Basically, what this paragraph/extrapolation boils down to is the distinct possibility that the variations in setting (largely peer group) achieved in this voucher study yield what appear to be stronger effects than the measured (really noisy measured – which may matter here) variations in teacher effect in the Chetty study. In other words, quite possibly… peer composition is actually the strongest in-school effect on long term student outcomes!?? [note that this is speculative based on the somewhat questionable comparison made in the above paragraph].

Second Tangent: Quite honestly, the cost comparison comments in this paragraph are so shoddy, poorly documented, etc. that they do much to undermine the report and should be cut.
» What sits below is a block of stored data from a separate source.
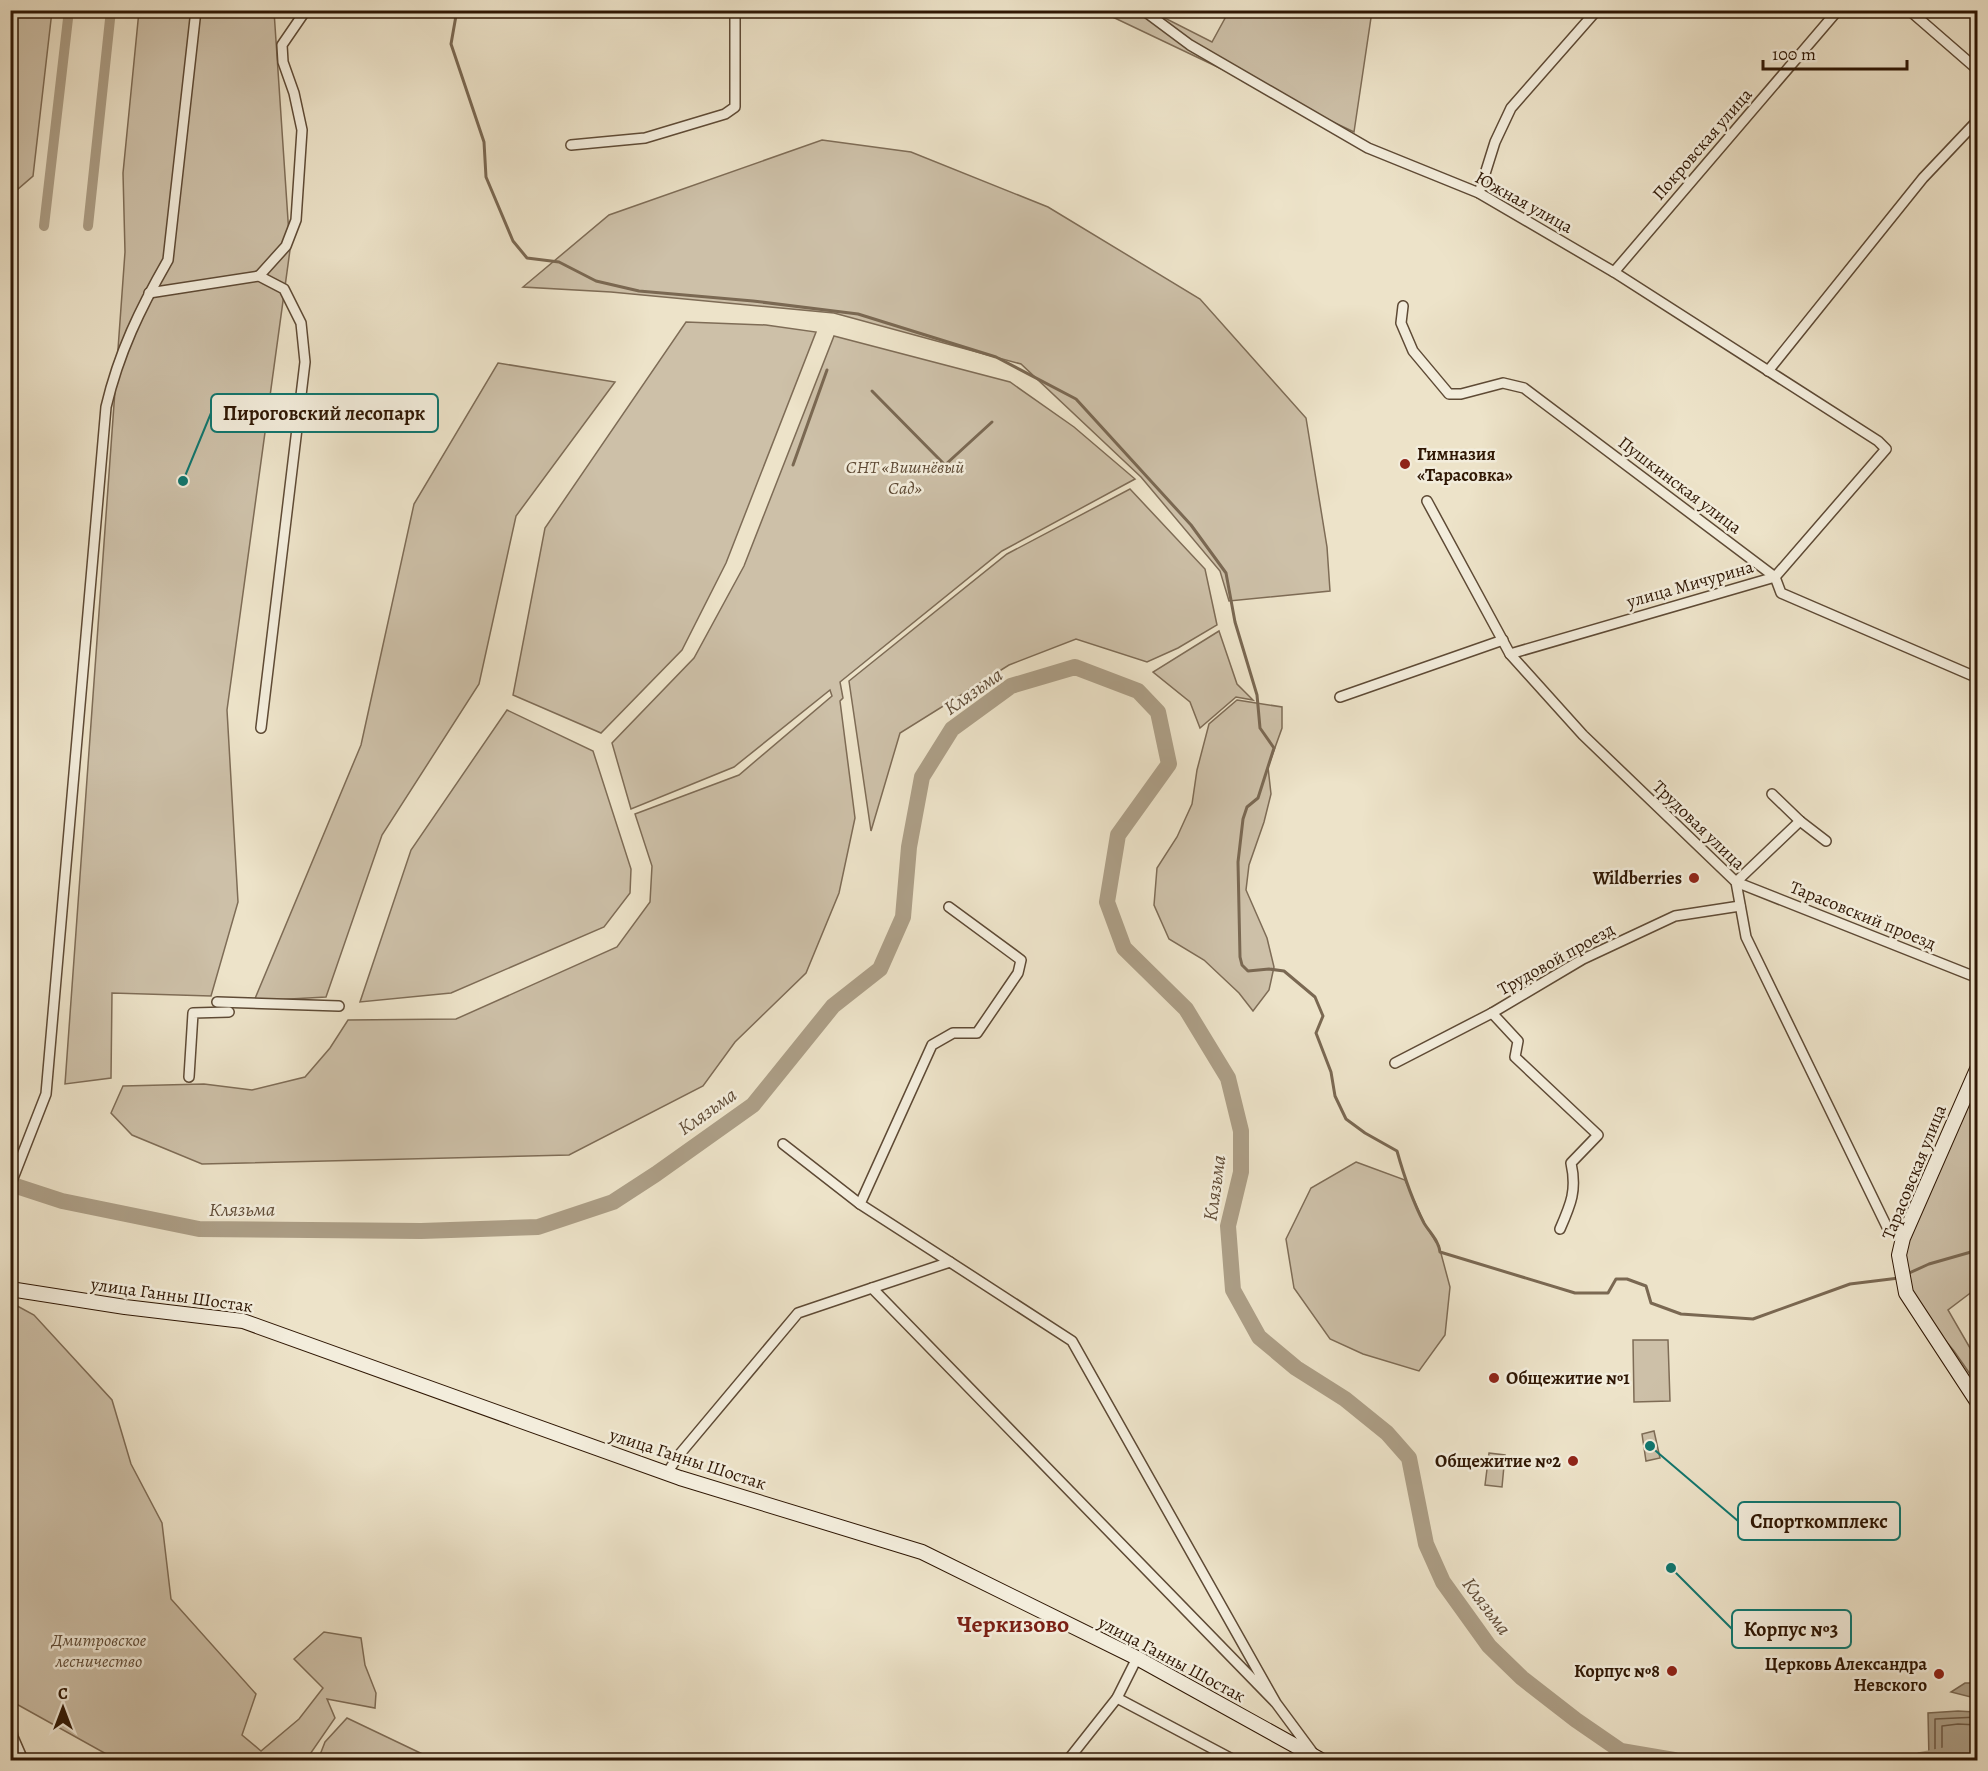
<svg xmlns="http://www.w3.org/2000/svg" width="1988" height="1771" font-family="Alegreya,serif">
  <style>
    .green { fill: #cdc0a8; stroke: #7e6c56; stroke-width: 1.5 }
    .water { fill: #ac9e86; stroke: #7a6852; stroke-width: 1.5 }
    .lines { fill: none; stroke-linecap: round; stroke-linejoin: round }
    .shore { stroke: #6e5a45; stroke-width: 1.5 }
    .stream { stroke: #7a6852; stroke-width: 3 }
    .canal { stroke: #ac9e86; stroke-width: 10 }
    .river { stroke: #ac9e86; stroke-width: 16 }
    .street-casing { stroke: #5e4a35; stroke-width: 12 }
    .secondary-casing { stroke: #2f1704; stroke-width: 16 }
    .street { stroke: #f3eddc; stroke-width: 9 }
    .secondary { stroke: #f3eddc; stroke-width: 14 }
    .poi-dot { fill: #8f2418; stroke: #f3eddc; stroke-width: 2 }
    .labels { text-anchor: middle; stroke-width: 5; stroke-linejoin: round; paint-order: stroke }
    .street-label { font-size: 18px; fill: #2f1704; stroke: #f3eddc }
    .poi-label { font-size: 18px; font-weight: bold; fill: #2f1704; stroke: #f3eddc; text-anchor: end }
    .park-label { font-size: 18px; font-style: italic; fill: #5e4a35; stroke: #f3eddc }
    .water-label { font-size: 20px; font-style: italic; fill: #614d38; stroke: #f3eddc }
    .district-label { font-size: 24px; font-weight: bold; fill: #7a1f14; stroke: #f3eddc }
    .leader { fill: none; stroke: #0f766e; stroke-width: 2 }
    .callout-dot { fill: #0f766e; stroke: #f3eddc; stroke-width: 2 }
    .callout { fill: #f3eddc; stroke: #0f766e; stroke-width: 2 }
    .callout-label { font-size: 20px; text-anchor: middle; font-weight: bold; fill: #2f1704 }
  </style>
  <rect width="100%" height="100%" fill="#ede3c9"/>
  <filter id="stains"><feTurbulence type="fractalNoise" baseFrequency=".00333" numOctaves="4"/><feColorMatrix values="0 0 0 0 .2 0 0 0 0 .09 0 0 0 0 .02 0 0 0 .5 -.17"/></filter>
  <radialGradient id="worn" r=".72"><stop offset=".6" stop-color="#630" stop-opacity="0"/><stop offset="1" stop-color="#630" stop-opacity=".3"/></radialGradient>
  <g class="green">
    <path d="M11,10L52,11L33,176L11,195Z"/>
    <path d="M139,11H274L290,250L227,710L238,902L211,996L112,993L111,1078L65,1084L125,252L123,173Z"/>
    <path d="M1100,11H1151L1212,42L1229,11H1372L1354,132Z"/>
    <path d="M822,140L911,152L1048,207L1200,299L1306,418L1327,547L1330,591L1229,601L1220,571L1141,477L1021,364L834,313L611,292L523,287L609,215Z"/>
    <path d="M686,322L766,325L816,332L726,563L682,650L601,733L513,695L545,528Z"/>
    <path d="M834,336L1010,382L1074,427L1135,479L1002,551L840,682L843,698L840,701L855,818L839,893L806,973L735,1042L703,1086L569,1155L202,1164L132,1135L111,1113L123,1086L204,1084L252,1090L305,1077L330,1048L348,1020L456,1019L617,947L650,902L652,866L635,814L739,775L832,696L830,690L734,767L631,809L612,743L694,658L744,566Z"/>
    <path d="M498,363L615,382L516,516L479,684L382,835L326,997L254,1001L361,745L414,504Z"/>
    <path d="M1130,489L1205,569L1217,625L1178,648L1147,662L1076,639L1009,665L900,733L871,831L849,681L1007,554Z"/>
    <path d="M1219,631L1237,684L1253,700L1236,697L1200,728L1190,702L1153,672Z"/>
    <path d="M1237,700L1282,707V728L1268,767L1271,794L1264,822L1249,865L1246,890L1267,938L1274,967L1269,990L1253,1011L1239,993L1204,960L1169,939L1154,905L1157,868L1177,837L1192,804L1197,770L1209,724Z"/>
    <path d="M507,710L593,751L631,869L630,893L604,927L451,993L360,1002L411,850Z"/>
    <path d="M1977,1067V1101L1971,1105V1137L1978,1150L1977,1288L1948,1310L1977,1360V1384L1954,1351L1906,1293L1903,1238Z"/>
    <path d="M1356,1162L1405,1180L1425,1225L1439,1246L1450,1287L1445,1335L1419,1371L1363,1354L1330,1339L1294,1288L1286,1239L1311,1188Z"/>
    <path d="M10,1302L34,1315L112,1400L131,1464L162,1523L171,1599L256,1694L242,1735L261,1751L299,1719L323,1688L294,1659L324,1632L361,1638L365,1665L376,1693L375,1708L327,1699L335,1718L306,1760H117L11,1701Z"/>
    <path d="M1633,1340H1668L1670,1401L1634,1402Z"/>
    <path d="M1654,1431L1660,1458L1646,1461L1642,1434Z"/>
    <path d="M1489,1453L1505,1455L1502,1487L1485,1485Z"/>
    <path d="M347,1718L435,1760H318L325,1742Z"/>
  </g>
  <path class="water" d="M1965,1683H1977V1760H1929L1928,1713L1958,1711L1975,1712V1698L1951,1692Z"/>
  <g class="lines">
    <g class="shore">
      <path d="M1935,1760V1719L1978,1717"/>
      <path d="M1942,1760V1726L1958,1724L1978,1725"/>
    </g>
    <g class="stream">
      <path d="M457,10L451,44L484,142L486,177L513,241L527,258L559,262L596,281L639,291L753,301L858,314L996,357L1076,399L1191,525L1226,573L1235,622L1257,695L1260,728L1274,748L1258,798L1247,807L1243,819L1238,862L1240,957L1242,965L1248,971L1269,969L1284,971L1315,997L1323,1016L1316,1033L1331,1072L1335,1096L1346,1119L1365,1133L1397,1151C1404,1176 1412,1200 1424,1223C1430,1233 1439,1241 1440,1252L1575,1293H1608L1616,1279H1627L1646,1286L1651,1303L1681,1314L1753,1319L1850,1284L1899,1278"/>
      <path d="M872,391L945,465L992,422"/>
      <path d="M793,465L827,370"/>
      <path d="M1907,1274L1929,1264L1978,1250"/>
    </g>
    <g class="canal">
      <path d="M44,226L69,10"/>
      <path d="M88,226L111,10"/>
    </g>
    <g class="river">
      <path d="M10,1184L62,1201L199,1229L421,1231L538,1227L613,1202L656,1174L753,1105L833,1006L880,969L903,917L909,847L922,777L952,729L1011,686L1075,667L1138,691L1158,712L1169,764L1118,835L1107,902L1124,948L1186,1009L1228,1078L1241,1131V1172L1228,1226L1233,1290L1259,1337L1296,1368L1345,1399L1387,1433L1409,1458L1426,1544L1443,1582L1489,1646L1522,1678L1576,1720L1621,1751L1674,1760"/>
      <path d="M1920,1760L1978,1749"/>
    </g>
    <defs>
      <g id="street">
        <path d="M1143,10L1190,45L1368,148L1479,193L1614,272L1878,441L1886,449L1775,577L1510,654"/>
        <path d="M1909,10L1978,70"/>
        <path d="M571,145L645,138L725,114L735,107V10"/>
        <path d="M1479,193L1495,142L1511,108L1597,10"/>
        <path d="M1614,272L1838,10"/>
        <path d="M259,276L286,246L296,220L302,130L294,93L283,62L282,45L306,10"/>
        <path d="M149,293L259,276L284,289L301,323L305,362L261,728"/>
        <path d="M1403,306L1401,323L1413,351L1449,394H1461L1503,383L1524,388L1775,577L1781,593L1978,678"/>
        <path d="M1768,371L1923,178L1978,120"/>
        <path d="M1427,501L1510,654L1583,735L1736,882L1746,937L1887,1227L1903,1238"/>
        <path d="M1340,697L1503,640"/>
        <path d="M1772,794L1800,821L1826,841"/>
        <path d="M1736,882L1978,978"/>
        <path d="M1736,882L1800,821"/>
        <path d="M949,907L1021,960L1018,973L977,1033H953L932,1045L860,1204L950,1262"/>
        <path d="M217,1002L339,1006"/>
        <path d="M1492,1013L1518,1041L1515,1057L1598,1135L1571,1163C1577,1190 1571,1204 1560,1229"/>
        <path d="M1395,1063L1492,1013L1583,959L1675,916L1740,906"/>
        <path d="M189,1077L193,1013L229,1012"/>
        <path d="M783,1144L860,1204"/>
        <path d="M10,1186L46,1094L106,407C119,352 140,309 168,260L196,10"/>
        <path d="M667,1473L679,1455L798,1313L872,1288"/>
        <path d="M1117,1698L1234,1760"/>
        <path d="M1276,1703L1072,1341L950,1262L872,1288L1276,1703L1313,1753"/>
        <path d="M10,1722L13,1737L23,1760"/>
        <path d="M1068,1760L1117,1698L1137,1658"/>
      </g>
      <g id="secondary">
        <path d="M1978,1067L1903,1238L1899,1255L1906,1293L1978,1403"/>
        <path d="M10,1289L125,1307L243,1321L680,1478L922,1552L1137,1658L1321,1760"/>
      </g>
    </defs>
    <use href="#street" class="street-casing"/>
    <use href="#secondary" class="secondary-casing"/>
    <use href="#street" class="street"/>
    <use href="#secondary" class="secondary"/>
  </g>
  <g class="poi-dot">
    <circle cx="1405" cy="464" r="6"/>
    <circle cx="1694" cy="878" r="6"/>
    <circle cx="1494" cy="1378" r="6"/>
    <circle cx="1573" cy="1461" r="6"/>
    <circle cx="1672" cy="1671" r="6"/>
    <circle cx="1939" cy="1674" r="6"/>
  </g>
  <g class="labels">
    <g class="street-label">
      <text transform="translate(1702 144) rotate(-49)" y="6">Покровская улица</text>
      <text transform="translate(1524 202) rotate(29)" y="6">Южная улица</text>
      <text transform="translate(1680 485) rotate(37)" y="6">Пушкинская улица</text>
      <text transform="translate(1690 584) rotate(-16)" y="6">улица Мичурина</text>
      <text transform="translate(1699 825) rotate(44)" y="6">Трудовая улица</text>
      <text transform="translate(1863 915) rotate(22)" y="6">Тарасовский проезд</text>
      <text transform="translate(1556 959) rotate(-29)" y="6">Трудовой проезд</text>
      <text transform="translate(1914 1172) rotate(-68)" y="6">Тарасовская улица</text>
      <text transform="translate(172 1295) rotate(8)" y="6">улица Ганны Шостак</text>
      <text transform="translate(688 1459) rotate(18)" y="6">улица Ганны Шостак</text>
      <text transform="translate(1172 1659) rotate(28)" y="6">улица Ганны Шостак</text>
    </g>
    <g class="poi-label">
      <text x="1417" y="460" text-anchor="start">Гимназия<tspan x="1417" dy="21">«Тарасовка»</tspan></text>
      <text x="1682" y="884">Wildberries</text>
      <text x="1506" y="1384" text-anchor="start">Общежитие №1</text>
      <text x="1561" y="1467">Общежитие №2</text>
      <text x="1927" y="1670">Церковь Александра<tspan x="1927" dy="21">Невского</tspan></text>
      <text x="1660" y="1677">Корпус №8</text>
    </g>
    <g class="park-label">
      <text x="905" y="473">СНТ «Вишнёвый<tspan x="905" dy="21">Сад»</tspan></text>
      <text x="99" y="1646">Дмитровское<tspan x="99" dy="21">лесничество</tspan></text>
    </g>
    <g class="water-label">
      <text transform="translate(973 691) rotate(-35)" y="7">Клязьма</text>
      <text transform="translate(707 1111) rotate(-35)" y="7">Клязьма</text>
      <text transform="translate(1214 1188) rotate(-82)" y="7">Клязьма</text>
      <text x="242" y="1216">Клязьма</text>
      <text transform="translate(1487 1606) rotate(53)" y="7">Клязьма</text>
    </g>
    <g class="district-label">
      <text x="1013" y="1632">Черкизово</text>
    </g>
  </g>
  <path class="leader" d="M183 481L211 413M1650 1446L1738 1521M1671 1568L1732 1629"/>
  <g class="callout-dot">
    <circle cx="183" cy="481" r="6"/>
    <circle cx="1650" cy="1446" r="6"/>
    <circle cx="1671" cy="1568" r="6"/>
  </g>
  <g class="callout">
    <rect x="211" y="394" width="227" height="38" rx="6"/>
    <rect x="1738" y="1502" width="162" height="38" rx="6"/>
    <rect x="1732" y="1610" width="119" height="38" rx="6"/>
  </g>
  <g class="callout-label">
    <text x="324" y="420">Пироговский лесопарк</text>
    <text x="1819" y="1528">Спорткомплекс</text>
    <text x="1791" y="1636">Корпус №3</text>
  </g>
  <rect width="1988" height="1771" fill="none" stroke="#ede3c9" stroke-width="36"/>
  <rect x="12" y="12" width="1964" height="1747" fill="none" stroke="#2f1704" stroke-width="3"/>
  <rect x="18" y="18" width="1952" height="1735" fill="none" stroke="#2f1704" stroke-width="1.5"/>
  <g transform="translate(63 1708)" stroke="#f3eddc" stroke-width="4.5" paint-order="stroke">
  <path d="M0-4.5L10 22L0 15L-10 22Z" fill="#2f1704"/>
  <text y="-9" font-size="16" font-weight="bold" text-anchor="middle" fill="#2f1704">С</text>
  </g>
  <path d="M1763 60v9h144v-9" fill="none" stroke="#2f1704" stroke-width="3"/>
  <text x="1772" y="60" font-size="18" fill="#2f1704" stroke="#f3eddc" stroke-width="4.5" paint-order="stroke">100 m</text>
  <rect width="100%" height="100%" filter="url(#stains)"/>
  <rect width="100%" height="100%" fill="url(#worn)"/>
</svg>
These impacts are somewhat larger than the long-term impacts of the much more costly class-size intervention in Tennessee. Dynarski et al. (2011) estimate that being assigned to a smaller class in the early elementary grades increased college enrollment rates among African Americans by 19 percent (5.8 percentage points on a base of 31 percent). Reduction of class size in Tennessee was estimated to cost $12,000 per student (Dynarski et al. 2011), whereas the social cost of the SCSF intervention was about $4,200 per student to the foundation and reduced costs to the taxpayer by reducing the number of students who would require instruction within the public sector. If the government had paid for the voucher, the expenditure could have taken the form of a simple transfer from the public sector to the private sector, which in the long run need not add to the per-pupil cost of education. In fact, it could decrease costs because Catholic schools spend less on average than public schools. Around the time of the SCSF evaluation, New York City public schools spent more than $5,000 per student, as compared to $2,400 at Catholic schools (Howell and Peterson 2006, 92).

First, this paragraph and the sources it cites provide little if any solid evidence regarding “costs” and “expenditures” citing only that the Archdiocese of NY at the time said so (p. ii) regarding Catholic school costs being about $2,400 per pupil (and ballparking out of nowhere the $5k public district figure). This paragraph also compares estimated expenditures on one strategy (class size reduction) in one context (TN) and point in time to partial subsidies on another strategy in another context at another point in time.  A while back, I criticized another report, also by Matt Chingos (nothin’ personal, I generally like his work) in which he referred to Class Size Reduction as the “Most Expensive School Reform” without legitimately comparing the costs of CSR to any other reform.  The above paragraph is strikingly similar in its gaping holes of logic and evidence. I could go on and on. The authors also make no attempt to provide reasonable assumptions & estimates for the full cost of operating and scaling up a large scale voucher system. As such, this stuff really has not place in this paper.  For a more thorough discussion/analysis of public/private school spending, see: http://nepc.colorado.edu/publication/private-schooling-US

Since the authors didn’t actually conduct any real analysis of schooling resources/finances, they really shouldn’t have gone there in their conclusions. This kind of back of the napkin, half-baked cost savings assertion really cheapens a study that does have some interesting findings to offer.